Office holders are studied by their private occupations, how competitive their elections were, what socioeconomic environment they were born into, ethnicity, etc.
The memberships of exclusive social clubs, urban redevelopment projects, and public education offices are tracked for Social Notables.
C level executives of large (50 most valuable by local property assessment) corporations, owners of large (local property assessed at $250k+) wealth, C level executives of any bank or utility, and C level executives of multiple (3+) significant (total assessed at $250k+, or manufacturing with 50+ employees, or retail with 25+ employees) businesses are tracked for Economic Notables.

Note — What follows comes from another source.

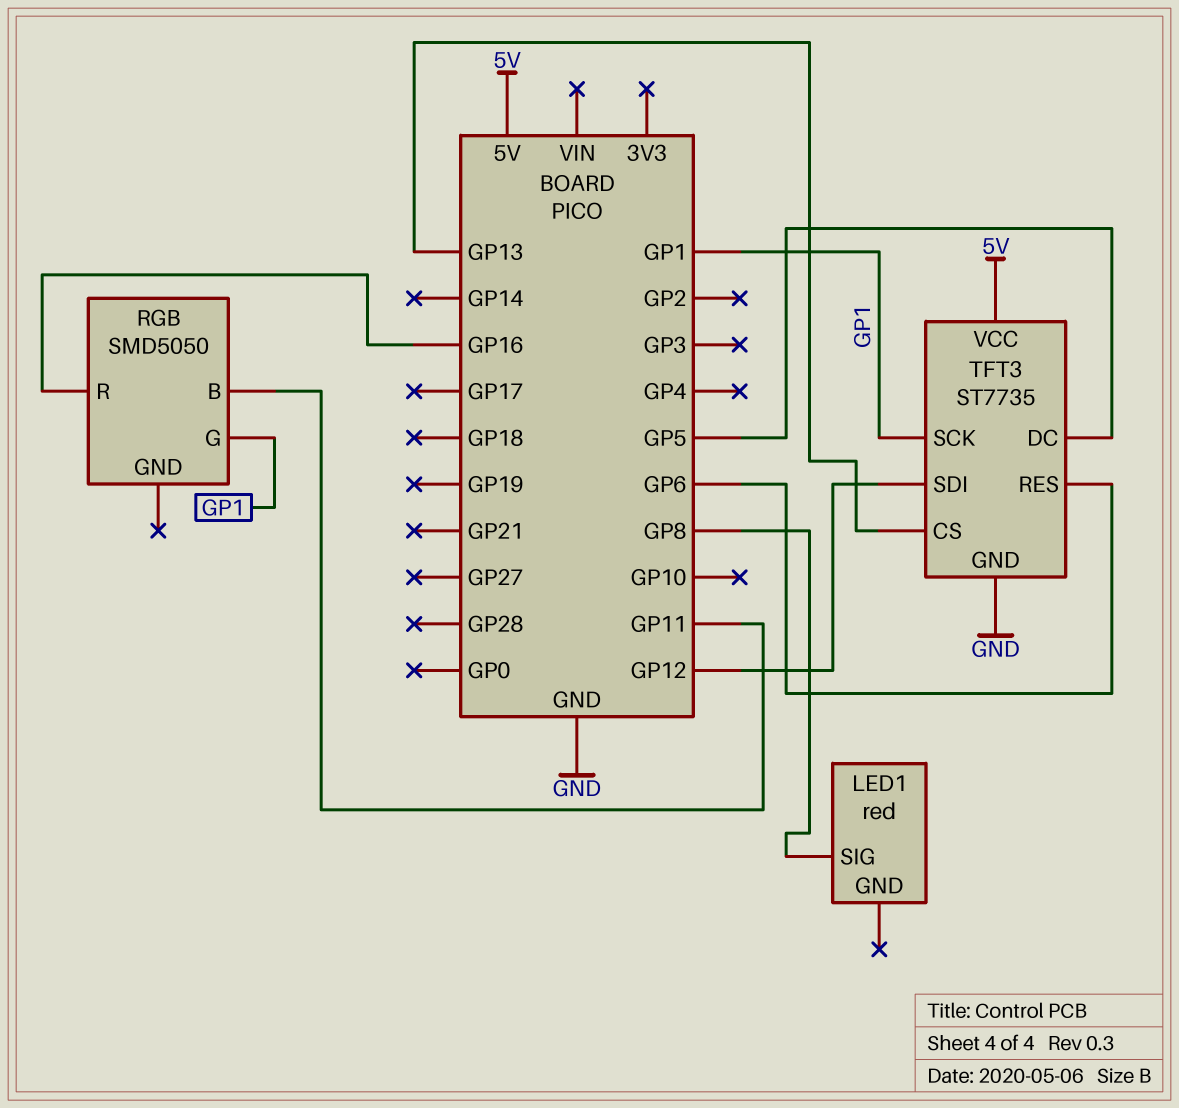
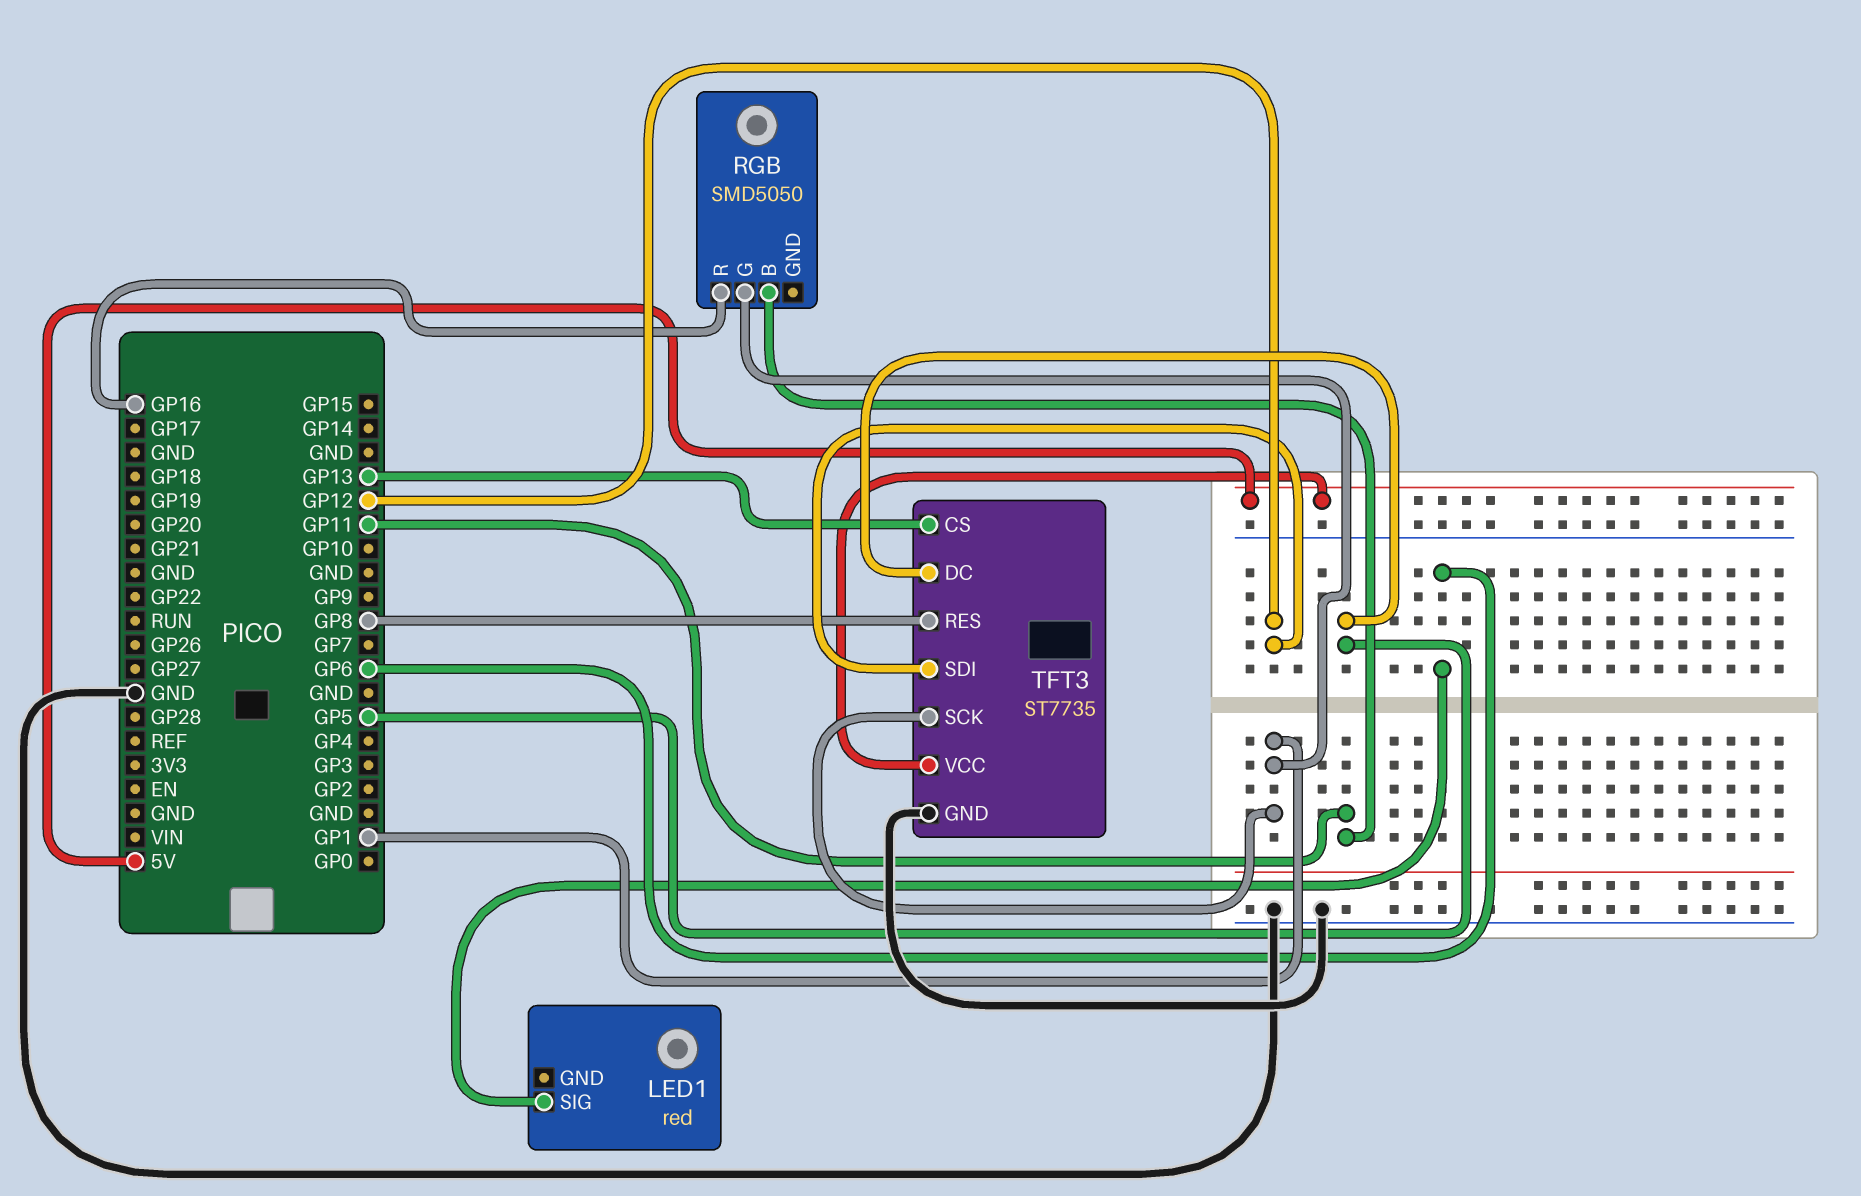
LED1 pin SIG: GP8 -> GP6
TFT3 pin RES: GP6 -> GP8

There was a patrician class formed by a few elite families with close connections to church ministers.
- All similarly religious and socially conservative.
- The approved nominees won annual elections without competition.

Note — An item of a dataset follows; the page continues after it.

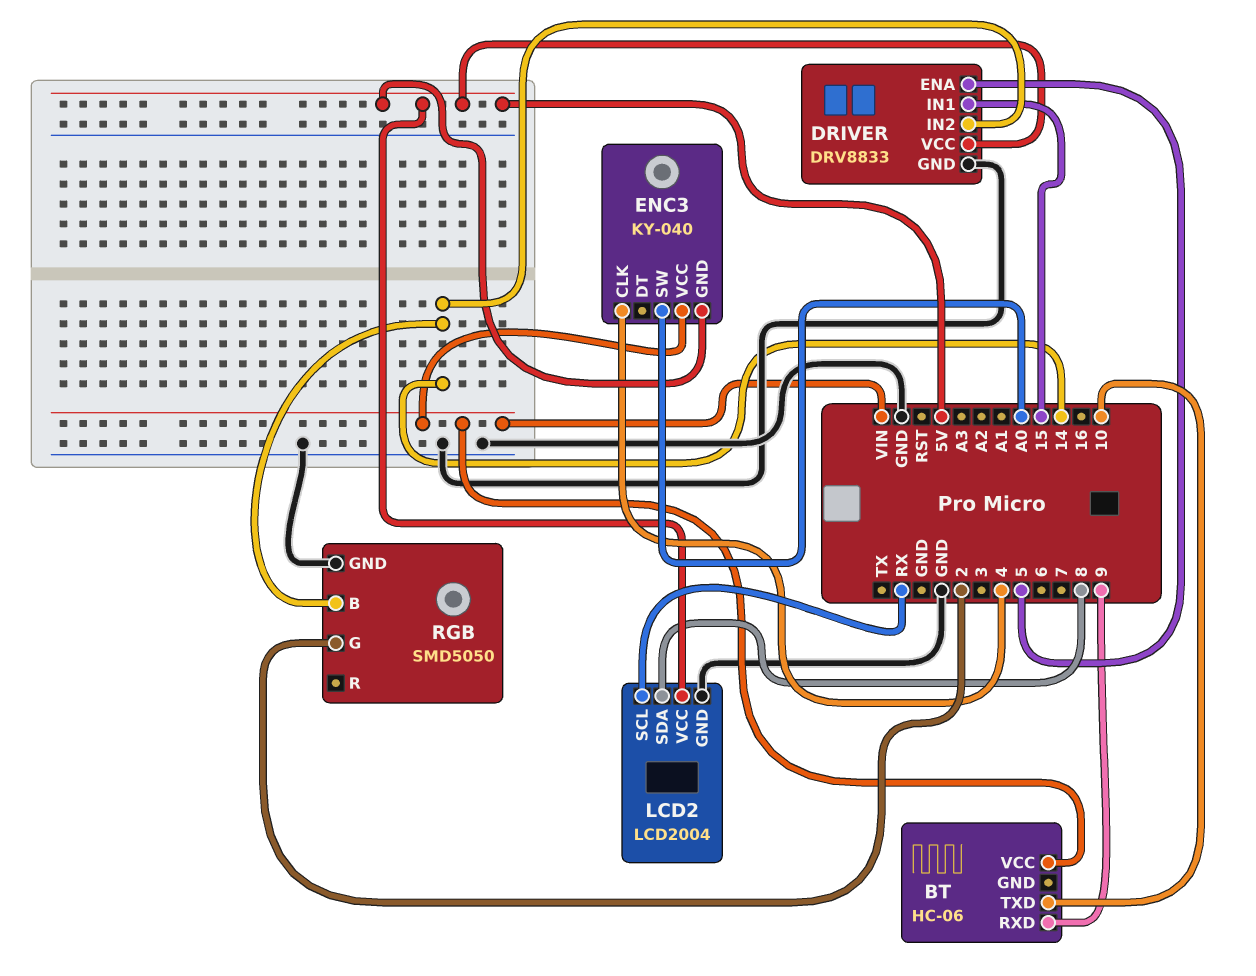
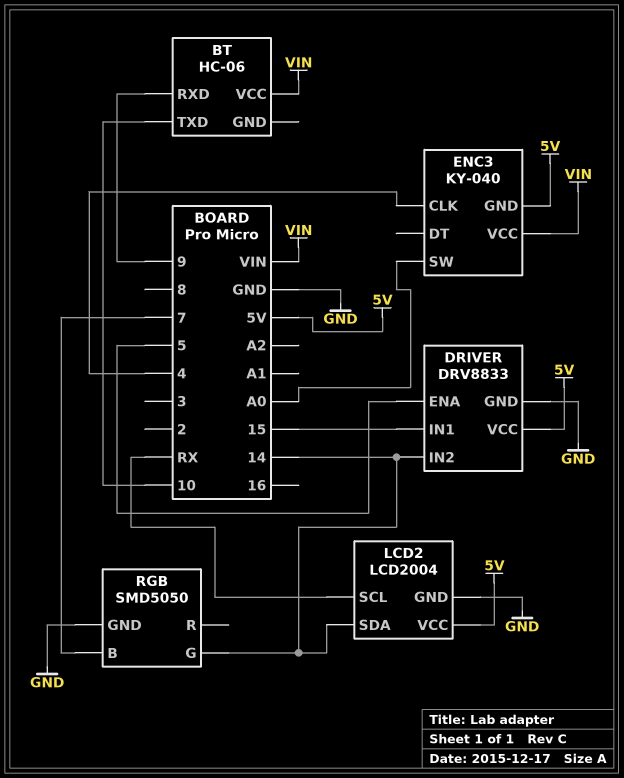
LCD2 pin SDA: 8 -> 14
RGB pin B: 14 -> 7
RGB pin G: 2 -> 14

- Upper chamber of general assembly elected by paper ballots, but support for candidates outside the approved 12 had to be made public.
- Blank ballots were cast as protest.
- State general assembly passed Stand Up law in 1801.
Social notables pursue professions, not offices. Economic notables tend towards self proclaimed apoliticism.
- Afraid of facing financial consequences of political stances.
- The two groups do not significantly overlap.
Turning point is Jefferson's recall of Adam's midnight appointees. The recalled collector of customs, Elizur Goodrich, was quickly made a professor of law at Yale. Merchants representing "more than seven-eighths" of New Haven port sent a letter to Jefferson in support of Goodrich. By 1818 the Patricians disappear from ballots. (p. 15)
- Democrats and Republicans nominate industrialists, entrepreneurs, etc., going forward.
- Secret ballots starting in 1826.
Theory of ethnic politics: three stages of redistribution of political resources, leading to the end of the ethnic political movement.
- Salience of class politics is independent of salience of ethnic politics. The two work in cycles; when one wanes, the other waxes.
- However, only divisible benefits work well with these social cleavages. Indivisible benefits can supplant them.
My thoughts
The elephant in the room: Dahl's theory of ethnic politics fails to explain the experience of Black Americans.